Thank you in advance

Kirsten Ness


23 Kirsten November 23, 2013 at 11:23 am

Never mind Susan! I should have read through the comments before posting my question! Thanks muchly for all your delicious work!


24 Susan Voisin November 23, 2013 at 12:44 pm

I’m so glad you found the answers to your questions, Kirsten. My blog commenters are the best! They often make adaptations I would never think of.


25 Brenda January 7, 2014 at 7:29 pm

This freezing weather is making me crave split pea soup, so I decided to try this tonight. I had some panch phoron I’d picked up at the Indian market, so I used that. It took no time in the pressure cooker and smells and tastes amazing! Thanks so much for this one!


26 Mike Milton April 21, 2014 at 12:00 pm

Oh! Perfect, this is exactly what we were looking for as a diner tonight.

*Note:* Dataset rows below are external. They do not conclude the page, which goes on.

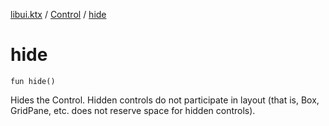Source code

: [libui.ktx](../README.md) / [Control](README.md) / [hide](hide.md)

# hide

`fun hide()`

Hides the Control. Hidden controls do not participate in layout
(that is, Box, GridPane, etc. does not reserve space for hidden controls).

27 Marla January 16, 2016 at 4:14 pm

I made this soup for lunch last week and it was fantastic! It was flavorful, hearty, and satisfying. I used a spicy curry blend rather than the recommended mild curry and loved the depth of flavor. Great recipe!

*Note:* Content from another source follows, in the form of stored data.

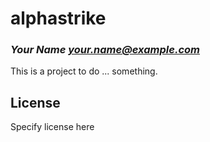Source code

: # alphastrike
### _Your Name <your.name@example.com>_

This is a project to do ... something.

## License

Specify license here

28 SuzanneH February 15, 2016 at 5:24 pm

This soup is delicious. Unfortunately I did not have black mustard seeds or curry powder so I used fennel, cumin, and garam masala spice. All praise the pressure cooker! This one was done and ready to eat within 30 minutes. Love it


29 Beth September 11, 2016 at 2:25 pm

Made this today and it is so so good! Amazingly it loks to be only 3-4 points per cup!


30 Tince September 13, 2016 at 7:46 am

Susan, I really would love to make this today but I don’t have the cumin/black mustards seeds and ginger. I do have ground cumin/ginger and fennel seeds. Do you think these would change the flavor by much? Thank you!


31 Susan Voisin September 13, 2016 at 7:55 am

I think the ground cumin and ginger will probably be good, but I would just leave out the mustard seed and not replace it with fennel. Fennel will overpower and change the flavor.